Qu’est-ce que La femme de l’aviateur, sinon
une carte du Tendre dessinée dans les rues de Paris et le jardin des
Buttes-Chaumont ? Les nuits de la pleine lune, avec son héroïne
si légère, Louise (inoubliable Pascale Ogier), qui trace des arabesques
en courant sans cesse de Marne-la-Vallée à Paris, évoque
Mozart et le xviiie siècle7. Tandis que L’ami
de mon amie a la solidité du Grand Siècle et son goût
pour la symétrie : on pense à Le Nôtre et à Lulli.
Rohmer lui-même, pour parler de ses films,
emploie de plus en plus souvent des mots qui appartiennent au vocabulaire des
autres arts : " J’ai conçu mes Contes moraux, dit-il, à
la manière de six variations symphoniques8. " Ou bien, à
propos du Conte de printemps : " Le cinéma, c’est de l’architecture.

EXERCICE À TRAITER: Rédigez la suite du texte consacré aux films de Rohmer, en reprenant immédiatement après sa dernière phrase.

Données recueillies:
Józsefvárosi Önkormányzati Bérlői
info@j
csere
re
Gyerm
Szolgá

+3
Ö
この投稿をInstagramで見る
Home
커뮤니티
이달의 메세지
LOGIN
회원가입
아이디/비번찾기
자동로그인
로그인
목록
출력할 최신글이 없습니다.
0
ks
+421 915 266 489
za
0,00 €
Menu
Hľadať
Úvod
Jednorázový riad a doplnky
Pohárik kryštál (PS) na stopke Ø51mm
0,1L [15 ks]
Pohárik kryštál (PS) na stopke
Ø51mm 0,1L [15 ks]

* * *

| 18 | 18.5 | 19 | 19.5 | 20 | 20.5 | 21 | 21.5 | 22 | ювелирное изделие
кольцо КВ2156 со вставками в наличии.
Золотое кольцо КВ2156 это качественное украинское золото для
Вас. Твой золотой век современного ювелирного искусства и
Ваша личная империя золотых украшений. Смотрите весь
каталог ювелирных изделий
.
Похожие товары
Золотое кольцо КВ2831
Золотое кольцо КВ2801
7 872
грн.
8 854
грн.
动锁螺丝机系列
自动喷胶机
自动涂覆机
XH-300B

RÉPONSE PROPOSÉE:
" Car, à peine terminé Comédies et proverbes, Éric
Rohmer enchaîne sur les Contes des quatre saisons. Après
les gris et bleus feutrés des Nuits de la pleine lune, après
les teintes éclatantes (rouge et blanc, bleu et vert) de L’ami de
mon amie, Conte de printemps, le premier de la nouvelle série,
est vert et blanc. Mais Éric Rohmer s’est toujours défendu d’établir
un rapport direct entre les couleurs qu’il choisit et l’histoire qu’il raconte.
Si tel était le cas, ce serait de l’expressionnisme,
ce que je n’aime pas. Mais [dans Conte de printemps] il y a accord entre
les couleurs et le printemps et accord entre le printemps et l’histoire.
Dans les Contes moraux, on s’interrogeait
sur les fins ; dans les Comédies et proverbes, sur les moyens
; dans les Contes des quatre saisons, les personnages discutent à
perdre haleine sur de possibles machinations ou d’impossibles décisions.
À Jeanne (Anne Teyssèdre), la raisonneuse, prof de philo et disciple
de Kant (Rohmer a mis beaucoup de lui-même dans l’héroïne
du Conte de printemps), s’oppose Gaspard (Melvil Poupaud), le héros
du Conte d’été. Non qu’il ne raisonne pas, non qu’il ne
fasse preuve de volonté (sinon, il ne serait pas un héros rohmérien9),
mais c’est un volontariste de l’indécision. Il a choisi de ne pas choisir.
Il charge le hasard de le faire pour lui.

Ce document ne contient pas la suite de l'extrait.